Une fois, cependant, l'inconscient de Freud le trahit par un passage à l'acte qu'il nous raconte benoîtement sans sembler comprendre ce qu'il signifie. Mais il est vrai que cette cliente-là est une femme "du peuple", qu'il s'agit d'une séance d'interprétation à la sauvette, sur le coin d'une table d'auberge, la femme en question en étant la serveuse et fille de l'aubergiste, et séance où il n'est pas question de paiement... Là, — pour quelle raison mystérieuse ? —, Freud ne suggère pas, comme il l'aurait fait avec ses clientes de la bonne bourgeoisie, qu'elle aurait seulement désiré et fantasmé qu'il lui arrive ceci ou cela, mais accepte  sans aucune réticence, dans son cas à elle, qu'elle ait été victime d'agissements tout-à-faits réels. Pourquoi ce dérapage ? le temps était beau, Freud était en excursion, de bonne humeur, plein de gratitude pour la vie ? et puis, bien sûr, il n'avait pas de raisons de craindre que l'homme, contre les turpitudes duquel il avait ainsi pris nettement position, ne vienne lui ternir sa réputation naissante dans la bonne société viennoise. C'était en quelque sorte une analyse "pour du beurre", alors la vérité de ce que pensait réellement Freud, tout au fond de lui-même, la vérité refoulée, a pu se permettre de se manifester toute nue, sans fards.
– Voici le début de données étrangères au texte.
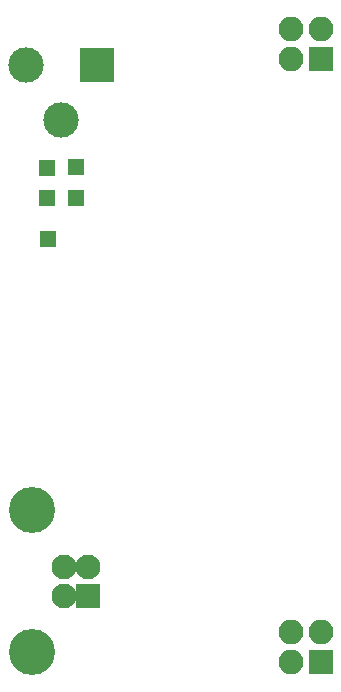
<source format=gbs>
G04 #@! TF.GenerationSoftware,KiCad,Pcbnew,(5.1.4)-1*
G04 #@! TF.CreationDate,2021-06-12T17:19:05+05:30*
G04 #@! TF.ProjectId,Breadboard_Power_Supply,42726561-6462-46f6-9172-645f506f7765,1*
G04 #@! TF.SameCoordinates,Original*
G04 #@! TF.FileFunction,Soldermask,Bot*
G04 #@! TF.FilePolarity,Negative*
%FSLAX46Y46*%
G04 Gerber Fmt 4.6, Leading zero omitted, Abs format (unit mm)*
G04 Created by KiCad (PCBNEW (5.1.4)-1) date 2021-06-12 17:19:05*
%MOMM*%
%LPD*%
G04 APERTURE LIST*
%ADD10R,1.400000X1.400000*%
%ADD11O,2.100000X2.100000*%
%ADD12R,2.100000X2.100000*%
%ADD13C,2.100000*%
%ADD14C,3.900000*%
%ADD15C,3.000000*%
%ADD16R,3.000000X3.000000*%
G04 APERTURE END LIST*
D10*
X136400000Y-80500000D03*
D11*
X156960000Y-113760000D03*
X159500000Y-113760000D03*
X156960000Y-116300000D03*
D12*
X159500000Y-116300000D03*
D11*
X156960000Y-62710000D03*
X159500000Y-62710000D03*
X156960000Y-65250000D03*
D12*
X159500000Y-65250000D03*
X139750000Y-110750000D03*
D13*
X139750000Y-108250000D03*
X137750000Y-108250000D03*
X137750000Y-110750000D03*
D14*
X135040000Y-115520000D03*
X135040000Y-103480000D03*
D15*
X137500000Y-70450000D03*
X134500000Y-65750000D03*
D16*
X140500000Y-65750000D03*
D10*
X138725000Y-74425000D03*
X138750000Y-77025000D03*
X136325000Y-74475000D03*
X136325000Y-77050000D03*
M02*

</source>
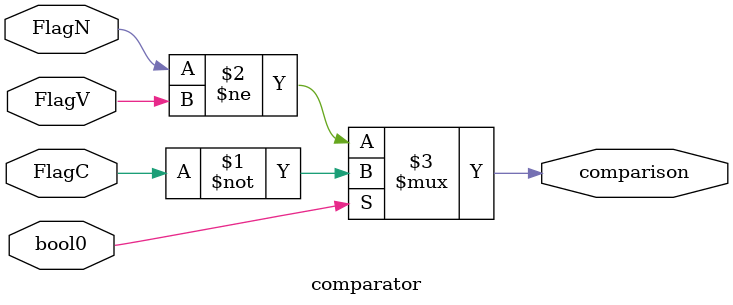
<source format=sv>
`timescale 1ns / 1ps
`default_nettype none

module comparator(
    input wire FlagN, FlagV, FlagC, bool0,
    output wire comparison
    );
    
    assign comparison = bool0 ? ~FlagC : FlagN != FlagV;
endmodule

</source>
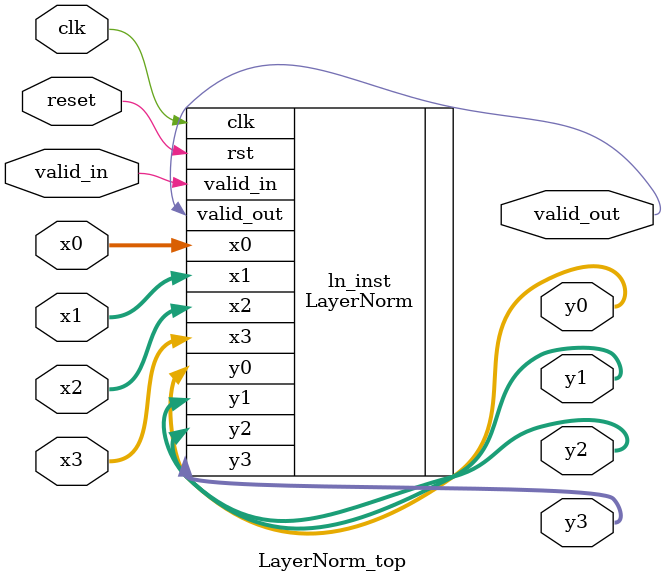
<source format=v>
`timescale 1ns / 1ps

module LayerNorm_top (
    input wire clk,
    input wire reset,
    input wire valid_in,
    input wire [7:0] x0,
    input wire [7:0] x1,
    input wire [7:0] x2,
    input wire [7:0] x3,
    output wire valid_out,
    output wire [7:0] y0,
    output wire [7:0] y1,
    output wire [7:0] y2,
    output wire [7:0] y3
);

    LayerNorm ln_inst (
        .clk(clk),
        .rst(reset),
        .valid_in(valid_in),
        .x0(x0),
        .x1(x1),
        .x2(x2),
        .x3(x3),
        .valid_out(valid_out),
        .y0(y0),
        .y1(y1),
        .y2(y2),
        .y3(y3)
    );

endmodule

</source>
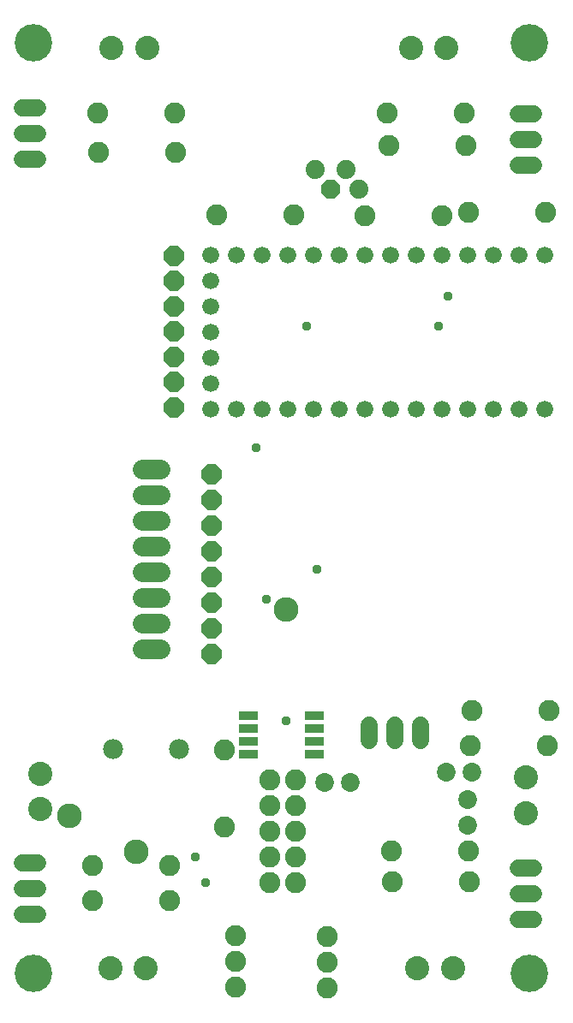
<source format=gbr>
G04 EAGLE Gerber RS-274X export*
G75*
%MOMM*%
%FSLAX34Y34*%
%LPD*%
%INSoldermask Top*%
%IPPOS*%
%AMOC8*
5,1,8,0,0,1.08239X$1,22.5*%
G01*
%ADD10C,3.703200*%
%ADD11C,1.854200*%
%ADD12C,1.727200*%
%ADD13C,2.387600*%
%ADD14C,2.082800*%
%ADD15C,1.879600*%
%ADD16P,2.034460X8X112.500000*%
%ADD17C,1.981200*%
%ADD18P,2.144431X8X22.500000*%
%ADD19C,1.676400*%
%ADD20P,2.144431X8X292.500000*%
%ADD21P,2.144431X8X112.500000*%
%ADD22C,1.981200*%
%ADD23R,1.905000X0.812800*%
%ADD24C,2.453200*%
%ADD25C,0.959600*%


D10*
X40000Y40000D03*
X530000Y40000D03*
X530000Y960000D03*
X40000Y960000D03*
D11*
X469000Y211500D03*
X469000Y186100D03*
X447700Y239000D03*
X473100Y239000D03*
X327650Y229000D03*
X353050Y229000D03*
D12*
X372000Y270080D02*
X372000Y285320D01*
X397400Y285320D02*
X397400Y270080D01*
X422800Y270080D02*
X422800Y285320D01*
D13*
X46400Y202400D03*
X46400Y237400D03*
X526400Y198600D03*
X526400Y233600D03*
X117100Y955000D03*
X152100Y955000D03*
X413300Y955000D03*
X448300Y955000D03*
X419500Y45000D03*
X454500Y45000D03*
X115700Y45000D03*
X150700Y45000D03*
D14*
X273700Y231200D03*
X299100Y231200D03*
X273700Y205800D03*
X299100Y205800D03*
X273700Y180400D03*
X299100Y180400D03*
X273700Y155000D03*
X299100Y155000D03*
X273700Y129600D03*
X299100Y129600D03*
D15*
X318010Y834684D03*
D16*
X333250Y815316D03*
D15*
X348490Y834684D03*
X361190Y815316D03*
D17*
X118700Y261800D03*
X183700Y261800D03*
D14*
X239900Y26800D03*
X239900Y52200D03*
X239900Y77600D03*
X329900Y25400D03*
X329900Y50800D03*
X329900Y76200D03*
D12*
X44220Y895900D02*
X28980Y895900D01*
X28980Y870500D02*
X44220Y870500D01*
X44220Y845100D02*
X28980Y845100D01*
X518980Y890200D02*
X534220Y890200D01*
X534220Y864800D02*
X518980Y864800D01*
X518980Y839400D02*
X534220Y839400D01*
X534220Y144500D02*
X518980Y144500D01*
X518980Y119100D02*
X534220Y119100D01*
X534220Y93700D02*
X518980Y93700D01*
X44220Y148800D02*
X28980Y148800D01*
X28980Y123400D02*
X44220Y123400D01*
X44220Y98000D02*
X28980Y98000D01*
D14*
X473600Y300100D03*
X549800Y300100D03*
X103600Y890900D03*
X179800Y890900D03*
X465900Y891000D03*
X389700Y891000D03*
X470000Y161000D03*
X393800Y161000D03*
X98400Y146500D03*
X174600Y146500D03*
X229000Y260700D03*
X229000Y184500D03*
X472000Y265100D03*
X548200Y265100D03*
X297100Y789900D03*
X220900Y789900D03*
X546200Y792400D03*
X470000Y792400D03*
X443400Y789100D03*
X367200Y789100D03*
X180000Y851600D03*
X103800Y851600D03*
X390900Y858400D03*
X467100Y858400D03*
X394300Y130900D03*
X470500Y130900D03*
X174800Y111600D03*
X98600Y111600D03*
D18*
X216300Y533600D03*
X216300Y508200D03*
X216300Y482800D03*
X216300Y457400D03*
X216300Y432000D03*
X216300Y406600D03*
X216300Y381200D03*
X216300Y355800D03*
D19*
X545600Y750200D03*
X520200Y750200D03*
X494800Y750200D03*
X469400Y750200D03*
X444000Y750200D03*
X418600Y750200D03*
X393200Y750200D03*
X367800Y750200D03*
X342400Y750200D03*
X317000Y750200D03*
X291600Y750200D03*
X266200Y750200D03*
X240800Y750200D03*
X215400Y750200D03*
X215400Y724800D03*
X215400Y699400D03*
X215400Y674000D03*
X215400Y648600D03*
X215400Y623200D03*
X215400Y597800D03*
X240800Y597800D03*
X266200Y597800D03*
X291600Y597800D03*
X317000Y597800D03*
X342400Y597800D03*
X367800Y597800D03*
X393200Y597800D03*
X418600Y597800D03*
X444000Y597800D03*
X469400Y597800D03*
X494800Y597800D03*
X520200Y597800D03*
X545600Y597800D03*
D20*
X179000Y599900D03*
D21*
X179000Y624900D03*
X179000Y649900D03*
X179000Y674900D03*
X179000Y699900D03*
X179000Y724900D03*
X179000Y749900D03*
D22*
X165590Y437200D02*
X147810Y437200D01*
X147810Y462600D02*
X165590Y462600D01*
X165590Y411800D02*
X147810Y411800D01*
X147810Y386400D02*
X165590Y386400D01*
X165590Y361000D02*
X147810Y361000D01*
X147810Y488000D02*
X165590Y488000D01*
X165590Y513400D02*
X147810Y513400D01*
X147810Y538800D02*
X165590Y538800D01*
D23*
X317512Y256750D03*
X317512Y269450D03*
X317512Y282150D03*
X317512Y294850D03*
X252488Y294850D03*
X252488Y282150D03*
X252488Y269450D03*
X252488Y256750D03*
D24*
X290000Y400000D03*
X75500Y196000D03*
X141750Y160500D03*
D25*
X260000Y560000D03*
X320000Y440000D03*
X310000Y680000D03*
X440000Y680000D03*
X450000Y710000D03*
X290000Y290000D03*
X200000Y155000D03*
X210000Y130000D03*
X270000Y410000D03*
M02*

</source>
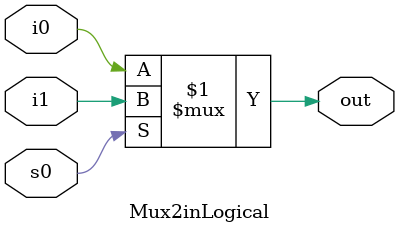
<source format=v>
`timescale 1ns / 1ps
module Mux2inLogical(out, i0,i1,s0);
input i0, i1;
input s0;
output out;
assign out = s0?i1:i0;
endmodule 
</source>
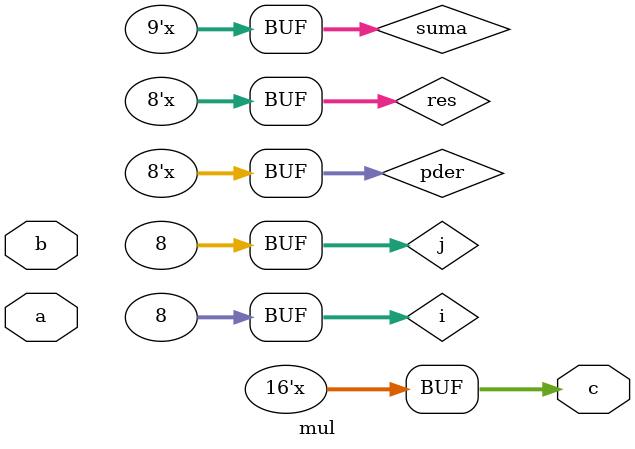
<source format=sv>
module mul #(parameter n=8) (input logic [n-1:0] a, input logic[n-1:0] b,
					output logic [n*2-1:0] c);

	logic [n-1:0] aux, pder, res;

	logic [n:0] suma;
// multiplicando, j-multiplicador

	integer i,j; 

	always_comb begin

		for (i=0;i<n;i=i+1) begin
			for (j=0; j<n; j = j+1) 
				aux[j] = a[j] & b[i]; 

		suma = res[n-1:0]+aux; 

			

	pder={suma [0],pder [n-1:1]};
	res = {1'b0 , suma[n:1]};

	end
	
	c = { res[n-1:0],pder};
	
	end
	
endmodule 
</source>
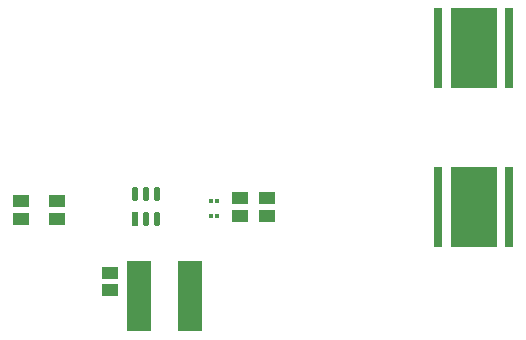
<source format=gtp>
G04*
G04 #@! TF.GenerationSoftware,Altium Limited,Altium Designer,26.1.1 (7)*
G04*
G04 Layer_Color=8421504*
%FSLAX25Y25*%
%MOIN*%
G70*
G04*
G04 #@! TF.SameCoordinates,7FDA374B-3F72-4115-8A6B-894D552E39AA*
G04*
G04*
G04 #@! TF.FilePolarity,Positive*
G04*
G01*
G75*
G04:AMPARAMS|DCode=16|XSize=12.99mil|YSize=15.75mil|CornerRadius=3.25mil|HoleSize=0mil|Usage=FLASHONLY|Rotation=180.000|XOffset=0mil|YOffset=0mil|HoleType=Round|Shape=RoundedRectangle|*
%AMROUNDEDRECTD16*
21,1,0.01299,0.00925,0,0,180.0*
21,1,0.00650,0.01575,0,0,180.0*
1,1,0.00650,-0.00325,0.00463*
1,1,0.00650,0.00325,0.00463*
1,1,0.00650,0.00325,-0.00463*
1,1,0.00650,-0.00325,-0.00463*
%
%ADD16ROUNDEDRECTD16*%
G04:AMPARAMS|DCode=17|XSize=14.96mil|YSize=15.75mil|CornerRadius=3.74mil|HoleSize=0mil|Usage=FLASHONLY|Rotation=180.000|XOffset=0mil|YOffset=0mil|HoleType=Round|Shape=RoundedRectangle|*
%AMROUNDEDRECTD17*
21,1,0.01496,0.00827,0,0,180.0*
21,1,0.00748,0.01575,0,0,180.0*
1,1,0.00748,-0.00374,0.00413*
1,1,0.00748,0.00374,0.00413*
1,1,0.00748,0.00374,-0.00413*
1,1,0.00748,-0.00374,-0.00413*
%
%ADD17ROUNDEDRECTD17*%
G04:AMPARAMS|DCode=18|XSize=49.38mil|YSize=20.95mil|CornerRadius=10.48mil|HoleSize=0mil|Usage=FLASHONLY|Rotation=90.000|XOffset=0mil|YOffset=0mil|HoleType=Round|Shape=RoundedRectangle|*
%AMROUNDEDRECTD18*
21,1,0.04938,0.00000,0,0,90.0*
21,1,0.02843,0.02095,0,0,90.0*
1,1,0.02095,0.00000,0.01422*
1,1,0.02095,0.00000,-0.01422*
1,1,0.02095,0.00000,-0.01422*
1,1,0.02095,0.00000,0.01422*
%
%ADD18ROUNDEDRECTD18*%
%ADD19R,0.01496X0.01575*%
%ADD20R,0.15354X0.26614*%
%ADD21R,0.02756X0.26614*%
%ADD22R,0.05512X0.04331*%
%ADD23R,0.02095X0.04938*%
%ADD24R,0.07900X0.23600*%
D16*
X127556Y74736D02*
D03*
D17*
X125253D02*
D03*
D18*
X107481Y77162D02*
D03*
X100001D02*
D03*
X103741D02*
D03*
X107481Y68892D02*
D03*
X103741D02*
D03*
D19*
X125304Y69787D02*
D03*
X127517D02*
D03*
D20*
X213000Y126000D02*
D03*
Y73000D02*
D03*
D21*
X224811Y126000D02*
D03*
Y73000D02*
D03*
X201189D02*
D03*
Y126000D02*
D03*
D22*
X144203Y75740D02*
D03*
X135203D02*
D03*
X74000Y68968D02*
D03*
X62000Y69016D02*
D03*
X144203Y69835D02*
D03*
X135203D02*
D03*
X74000Y74874D02*
D03*
X62000Y74921D02*
D03*
X91741Y50980D02*
D03*
Y45075D02*
D03*
D23*
X100001Y68892D02*
D03*
D24*
X118241Y43027D02*
D03*
X101241D02*
D03*
M02*

</source>
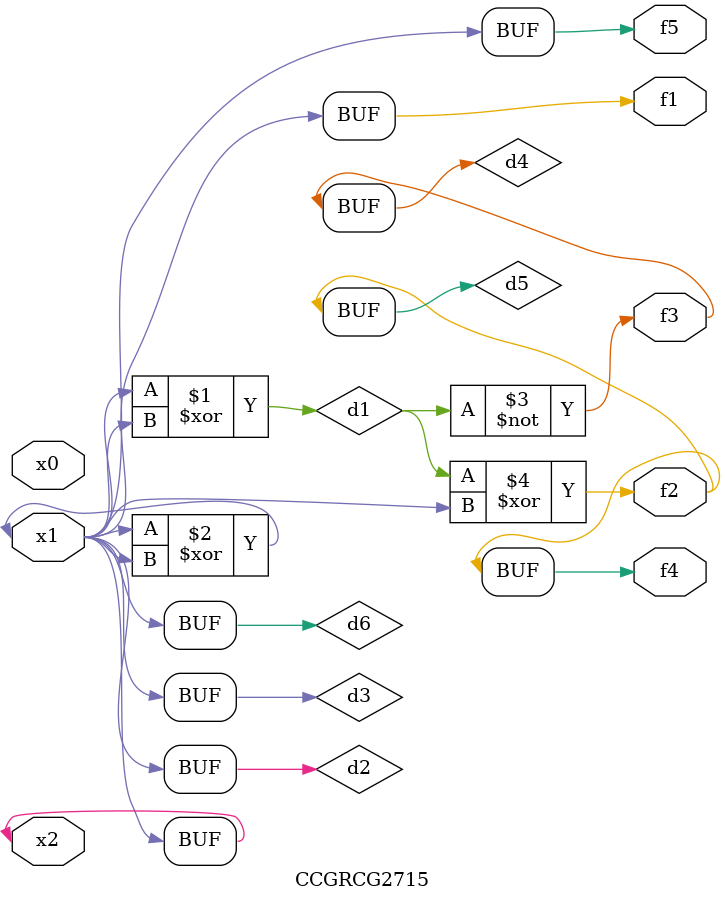
<source format=v>
module CCGRCG2715(
	input x0, x1, x2,
	output f1, f2, f3, f4, f5
);

	wire d1, d2, d3, d4, d5, d6;

	xor (d1, x1, x2);
	buf (d2, x1, x2);
	xor (d3, x1, x2);
	nor (d4, d1);
	xor (d5, d1, d2);
	buf (d6, d2, d3);
	assign f1 = d6;
	assign f2 = d5;
	assign f3 = d4;
	assign f4 = d5;
	assign f5 = d6;
endmodule

</source>
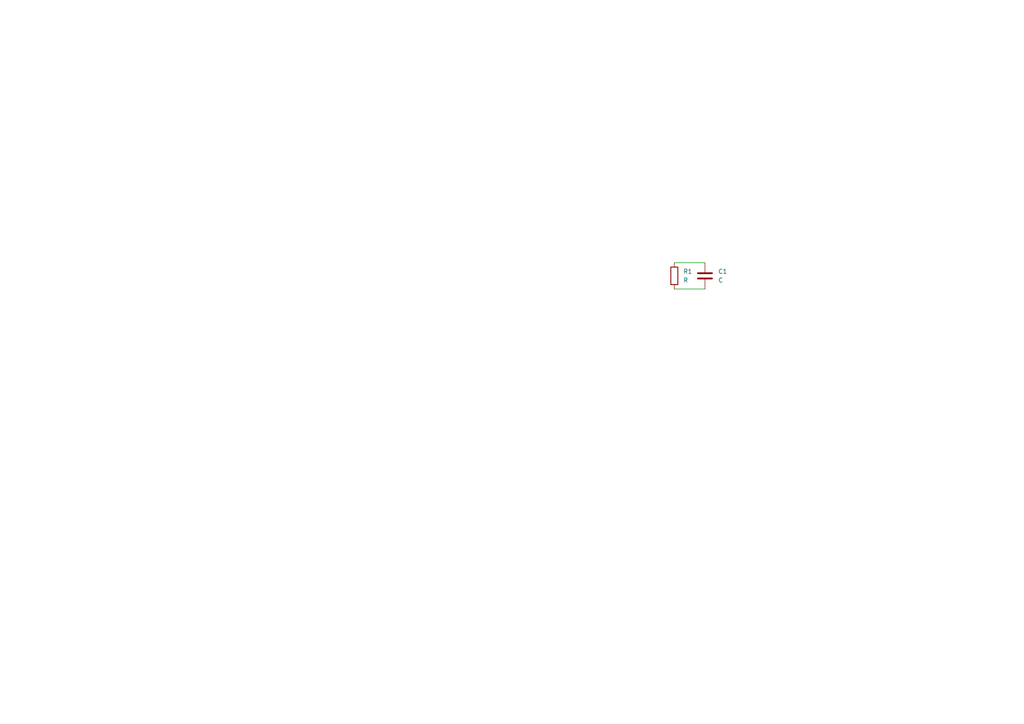
<source format=kicad_sch>
(kicad_sch
	(version 20250114)
	(generator "eeschema")
	(generator_version "9.0")
	(uuid "223faba4-3233-41f5-ae0b-bccd14f727d6")
	(paper "A4")
	
	(wire
		(pts
			(xy 195.58 83.82) (xy 204.47 83.82)
		)
		(stroke
			(width 0)
			(type default)
		)
		(uuid "8ca1445d-b279-4e5d-904f-72f0ff768008")
	)
	(wire
		(pts
			(xy 195.58 76.2) (xy 204.47 76.2)
		)
		(stroke
			(width 0)
			(type default)
		)
		(uuid "e6c33163-1205-49f9-8785-b8d94567592f")
	)
	(symbol
		(lib_id "Device:R")
		(at 195.58 80.01 0)
		(unit 1)
		(exclude_from_sim no)
		(in_bom yes)
		(on_board yes)
		(dnp no)
		(fields_autoplaced yes)
		(uuid "3f7687e5-8d22-4a41-a3ca-37b714a48623")
		(property "Reference" "R1"
			(at 198.12 78.7399 0)
			(effects
				(font
					(size 1.27 1.27)
				)
				(justify left)
			)
		)
		(property "Value" "R"
			(at 198.12 81.2799 0)
			(effects
				(font
					(size 1.27 1.27)
				)
				(justify left)
			)
		)
		(property "Footprint" ""
			(at 193.802 80.01 90)
			(effects
				(font
					(size 1.27 1.27)
				)
				(hide yes)
			)
		)
		(property "Datasheet" "~"
			(at 195.58 80.01 0)
			(effects
				(font
					(size 1.27 1.27)
				)
				(hide yes)
			)
		)
		(property "Description" "Resistor"
			(at 195.58 80.01 0)
			(effects
				(font
					(size 1.27 1.27)
				)
				(hide yes)
			)
		)
		(pin "2"
			(uuid "5fa02e05-b162-4443-8298-a927e3920264")
		)
		(pin "1"
			(uuid "b75a183e-1d29-4819-b532-e88ee5c5f236")
		)
		(instances
			(project ""
				(path "/979d9f90-9363-4450-94d2-ffc714d47830"
					(reference "R1")
					(unit 1)
				)
			)
		)
	)
	(symbol
		(lib_id "Device:C")
		(at 204.47 80.01 0)
		(unit 1)
		(exclude_from_sim no)
		(in_bom yes)
		(on_board yes)
		(dnp no)
		(fields_autoplaced yes)
		(uuid "4fb2bd06-150d-4654-bf63-38e1f5cbb21c")
		(property "Reference" "C1"
			(at 208.28 78.7399 0)
			(effects
				(font
					(size 1.27 1.27)
				)
				(justify left)
			)
		)
		(property "Value" "C"
			(at 208.28 81.2799 0)
			(effects
				(font
					(size 1.27 1.27)
				)
				(justify left)
			)
		)
		(property "Footprint" ""
			(at 205.4352 83.82 0)
			(effects
				(font
					(size 1.27 1.27)
				)
				(hide yes)
			)
		)
		(property "Datasheet" "~"
			(at 204.47 80.01 0)
			(effects
				(font
					(size 1.27 1.27)
				)
				(hide yes)
			)
		)
		(property "Description" "Unpolarized capacitor"
			(at 204.47 80.01 0)
			(effects
				(font
					(size 1.27 1.27)
				)
				(hide yes)
			)
		)
		(pin "1"
			(uuid "dd5c3752-56c3-4f58-bc95-b1786a951bf4")
		)
		(pin "2"
			(uuid "5d0a80f4-866c-4ce2-a3c3-c60d63bb2f2d")
		)
		(instances
			(project ""
				(path "/979d9f90-9363-4450-94d2-ffc714d47830"
					(reference "C1")
					(unit 1)
				)
			)
		)
	)
)

</source>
"La parabole des aveugles" (détail) de Bruegel

Il est temps de conclure. En promouvant sa théorie de l'œdipe et des fantasmes sexuels de l'enfant, Freud cherchait donc principalement à se protéger de la vérité au sujet de son père, et l'obsession, l'opiniâtreté, l'intransigeance, le sectarisme, avec lesquels il cherchera, et réussira au-delà même sans doute de ce qu'il avait jamais pu espérer, à les imposer au monde entier, en le mettant au défi de le détromper, est caractéristique de ce dont il accusera pourtant ceux qui oseront émettre le moindre commencement de doute, à savoir de son propre déni, et non de soit-disant résistances à la psychanalyse qui prouveraient ipso facto le bien-fondé de cette dernière (on croit rêver à l'énoncé d'un tel argument totalitaire !). Un des fondements de la psychanalyse est que, pour devenir psychanalyste, on est censé avoir été soi-même psychanalysé, par un psychanalyste qui lui-même, etc., en sorte que tout l'édifice repose sur une chaîne de transmission de maître à disciple, chaîne dont alors toute la solidité suppose que au moins son premier maillon soit au-dessus de tout soupçon... Le moins qu'on puisse dire c'est qu'on est loin du compte ! La pierre angulaire sur laquelle repose tout l'édifice n'est que forfanterie et forfaiture. Impostures inconscientes, certes, mais cela ne change rien, au contraire, le résultat est le même, catastrophique.